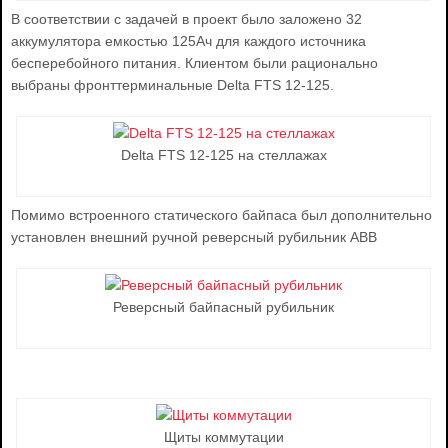
В соответствии с задачей в проект было заложено 32
аккумулятора емкостью 125Ач для каждого источника
бесперебойного питания. Клиентом были рационально
выбраны фронттерминальные Delta FTS 12-125.
Delta FTS 12-125 на стеллажах
Помимо встроенного статического байпаса был дополнительно
установлен внешний ручной реверсный рубильник ABB
Реверсный байпасный рубильник
Щиты коммутации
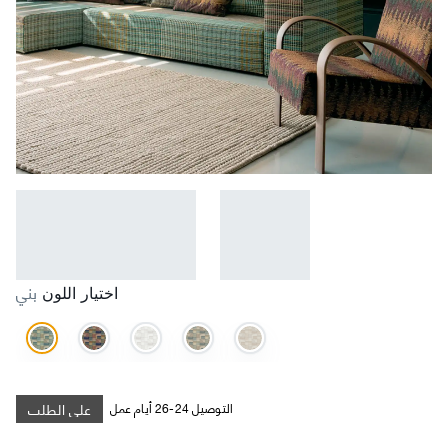
بني
اختيار اللون
على الطلب
التوصيل 24-26 أيام عمل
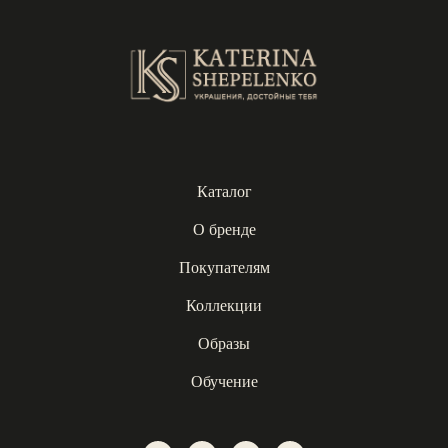
Каталог
О бренде
Покупателям
Коллекции
Образы
Обучение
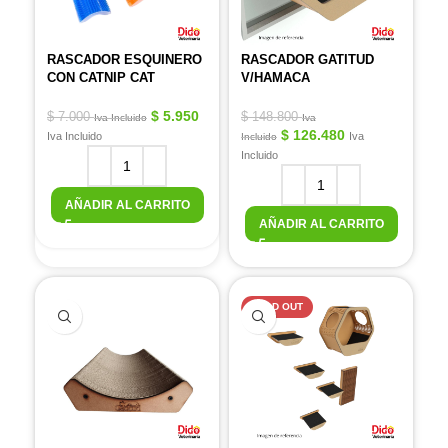
RASCADOR ESQUINERO
RASCADOR GATITUD
CON CATNIP CAT
V/HAMACA
$
5.950
$
7.000
$
148.800
Iva Incluido
Iva
$
126.480
Iva Incluido
Iva
Incluido
Incluido
AÑADIR AL CARRITO
AÑADIR AL CARRITO
SOLD OUT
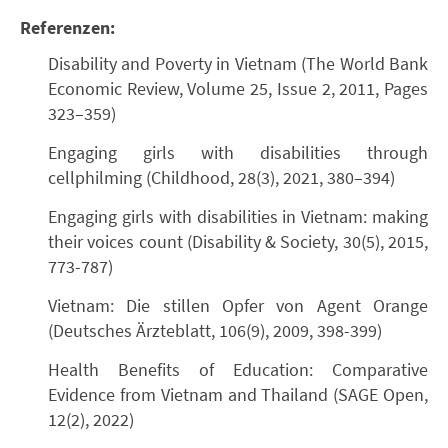
Referenzen:
Disability and Poverty in Vietnam (The World Bank
Economic Review, Volume 25, Issue 2, 2011, Pages
323–359)
Engaging girls with disabilities through
cellphilming (Childhood, 28(3), 2021, 380–394)
Engaging girls with disabilities in Vietnam: making
their voices count (Disability & Society, 30(5), 2015,
773-787)
Vietnam: Die stillen Opfer von Agent Orange
(Deutsches Ärzteblatt, 106(9), 2009, 398-399)
Health Benefits of Education: Comparative
Evidence from Vietnam and Thailand (SAGE Open,
12(2), 2022)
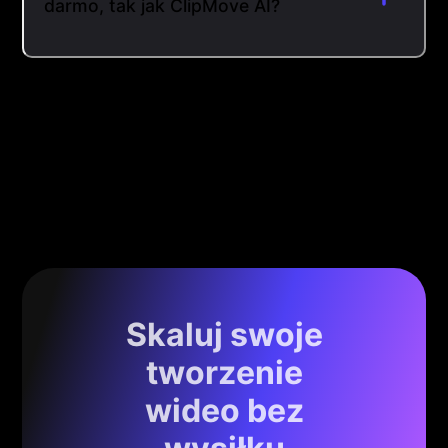
darmo, tak jak ClipMove AI?
Skaluj swoje
tworzenie
wideo bez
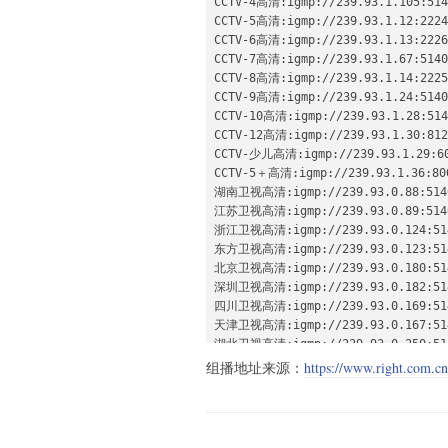
CCTV-4高清:igmp://239.93.1.105:5140
CCTV-5高清:igmp://239.93.1.12:2224

CCTV-6高清:igmp://239.93.1.13:2226

CCTV-7高清:igmp://239.93.1.67:5140

CCTV-8高清:igmp://239.93.1.14:2225

CCTV-9高清:igmp://239.93.1.24:5140

CCTV-10高清:igmp://239.93.1.28:5140
CCTV-12高清:igmp://239.93.1.30:8124
CCTV-少儿高清:igmp://239.93.1.29:60
CCTV-5＋高清:igmp://239.93.1.36:800
湖南卫视高清:igmp://239.93.0.88:5140
江苏卫视高清:igmp://239.93.0.89:5140
浙江卫视高清:igmp://239.93.0.124:514
东方卫视高清:igmp://239.93.0.123:514
北京卫视高清:igmp://239.93.0.180:514
深圳卫视高清:igmp://239.93.0.182:514
四川卫视高清:igmp://239.93.0.169:514
天津卫视高清:igmp://239.93.0.167:514
湖北卫视高清:igmp://239.93.0.250:514
广东卫视高清:igmp://239.93.0.181:514
组播地址来源：
https://www.right.com.c
山东卫视高清:igmp://239.93.0.168:514
黑龙江卫视高清:igmp://239.93.0.183:5
重庆卫视高清:igmp://239.93.1.107:514
CDTV-1高清:igmp://239.93.1.210:2178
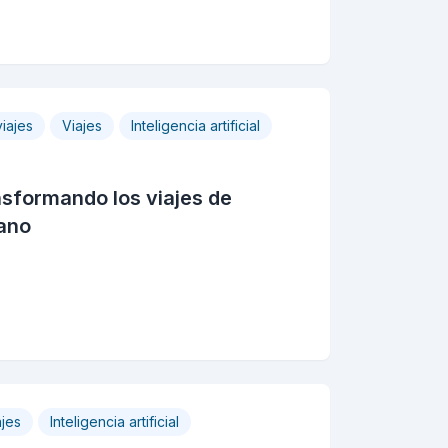
iajes
Viajes
Inteligencia artificial
ansformando los viajes de
mano
ajes
Inteligencia artificial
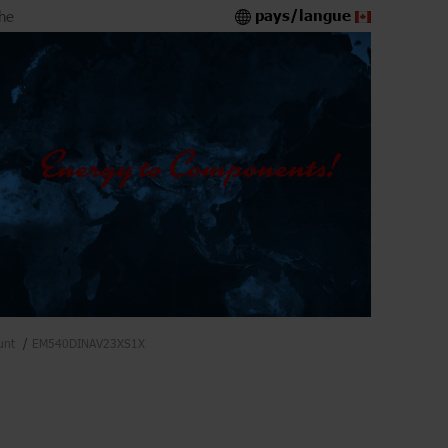
pays/langue
he
unt
EM540DINAV23XS1X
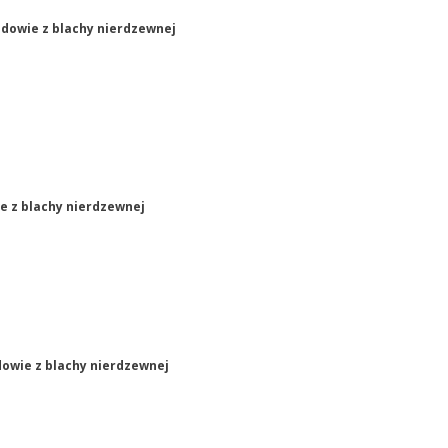
udowie z blachy nierdzewnej
e z blachy nierdzewnej
dowie z blachy nierdzewnej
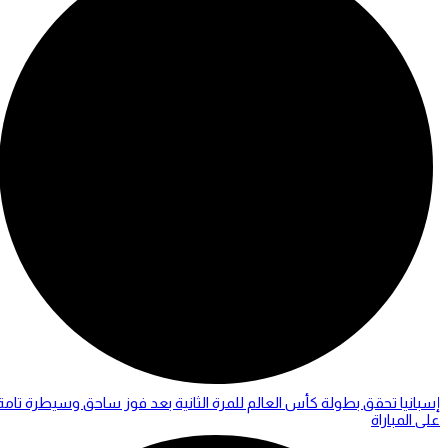
إسبانيا تحقق بطولة كأس العالم للمرة الثانية بعد فوز ساحق وسيطرة تامة
على المباراة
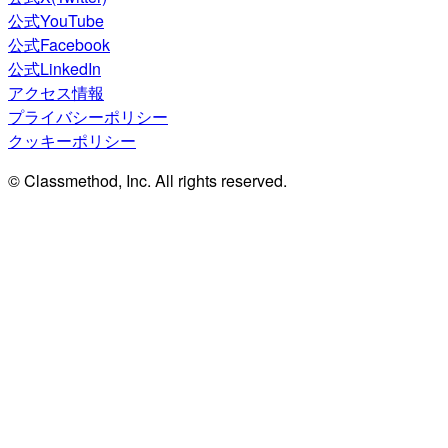
公式YouTube
公式Facebook
公式LinkedIn
アクセス情報
プライバシーポリシー
クッキーポリシー
© Classmethod, Inc. All rights reserved.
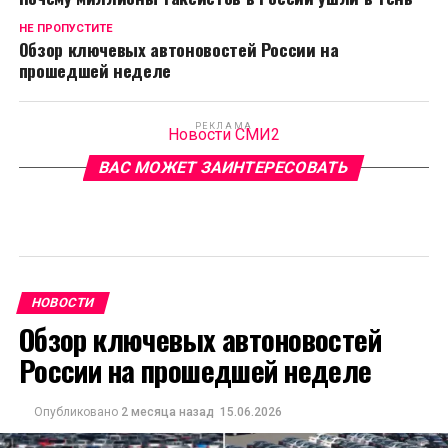
НЕ ПРОПУСТИТЕ
Обзор ключевых автоновостей России на
прошедшей неделе
РЕКЛАМА
Новости СМИ2
ВАС МОЖЕТ ЗАИНТЕРЕСОВАТЬ
НОВОСТИ
Обзор ключевых автоновостей
России на прошедшей неделе
Опубликовано
2 месяца назад
15.06.2026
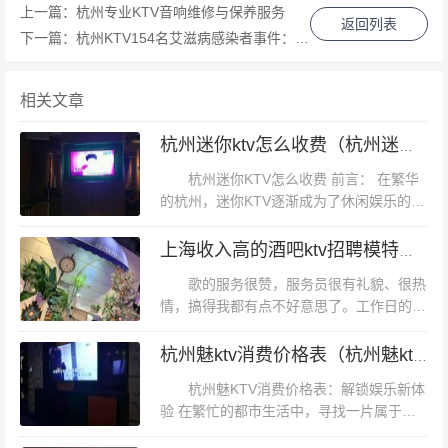
夜市位于杭州市上城区，与武林夜市相比，这里更多了一
上一篇：
杭州专业KTV音响维修与保养服务
返回列表
份古色古香的气息。夜市中的衣服摊位大多以传统服饰和
下一篇：
杭州KTV154名艾滋病感染者事件：公众关注与防控挑战
民族风服装为主，但也不乏现代时尚的元素。在这里，你
可以找到精美的汉服、旗袍等传统服饰，也可以发现结合
相关文章
了中国元素与现代设计的时尚单品。 案例分析：张阿姨是
杭州迷你ktv怎么收费（杭州迷你KTV收费模式揭秘）
一位传统服饰爱好者，她经常在吴山夜市寻找合适的汉服
杭州迷你KTV怎么收费 前言： 在繁华
参加各种文化活动。有一次，她在夜市上发现了一套精美
的杭州，迷你KTV逐渐成为了休闲娱乐的新
的绣花旗袍，穿上后立刻显得气质非凡。张阿姨说：“吴山
宠。无论是朋友聚会、公司团建，还是个人
夜市的衣服既有传统韵味，又不失时尚感。” 3. 河坊街夜
放松，这些小巧而私密的K歌空间都提供了
上海收入高的酒吧ktv招聘模特佳丽,是否可以接受调休或者请假？
便捷且有趣的娱乐体验。然而...
市：艺术与时尚的碰撞 河坊街夜市位于杭州市中心的河坊
歌的服务很赞，服务员很有礼貌、很热
街附近，这里不仅是美食的天堂，也是时尚与艺术交汇的
情，搞得我都有点不好意思了。工作日的白
天去既划算、人又少，服务员还说可以自己
胜地。夜市的服装摊位以原创设计和小众品牌为主，许多
去取自助式的茶水和爆米花，免费的哦，我
杭州魅ktv消费价格表（杭州魅ktv个性化消费体验与价格指南）
摊主都是独立设计师或艺术家。这里的衣服不仅设计独
们没去拿、不过小伙伴们可以去尝试一下...
杭州魅KTV消费价格表：解锁娱乐新体
特、富有创意，而且每一件都承载着设计师的心血和故
验 在繁忙的都市生活中，寻找一片属于自
事。 案例分析：小王是一位自由职业者，她经常在河坊街
己的娱乐天地，成为许多人的追求。杭州，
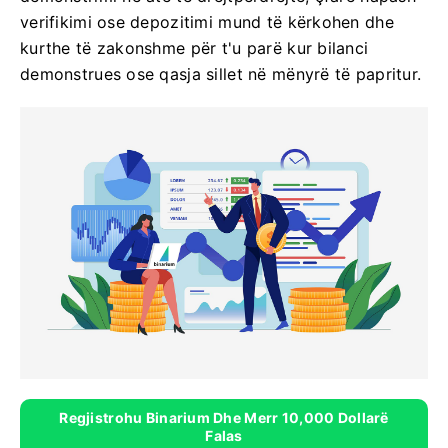
verifikimi ose depozitimi mund të kërkohen dhe
kurthe të zakonshme për t'u parë kur bilanci
demonstrues ose qasja sillet në mënyrë të papritur.
Regjistrohu Binarium Dhe Merr 10,000 Dollarë
Falas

----

§ PROBLEM TO WORK ON
Write out, word for word, the stretch of entries that begins at the line with "إسبانيا تحقق بطولة" and ends at the line with "Обзор ключевых автоновостей России на". Pictures do not belong in it.

§ TASK ANSWER
إسبانيا تحقق بطولة كأس العالم للمرة الثانية بعد فوز ساحق وسيطرة تامة
على المباراة
公式YouTube
公式Facebook
公式LinkedIn
アクセス情報
プライバシーポリシー
クッキーポリシー
© Classmethod, Inc. All rights reserved.
НЕ ПРОПУСТИТЕ
Обзор ключевых автоновостей России на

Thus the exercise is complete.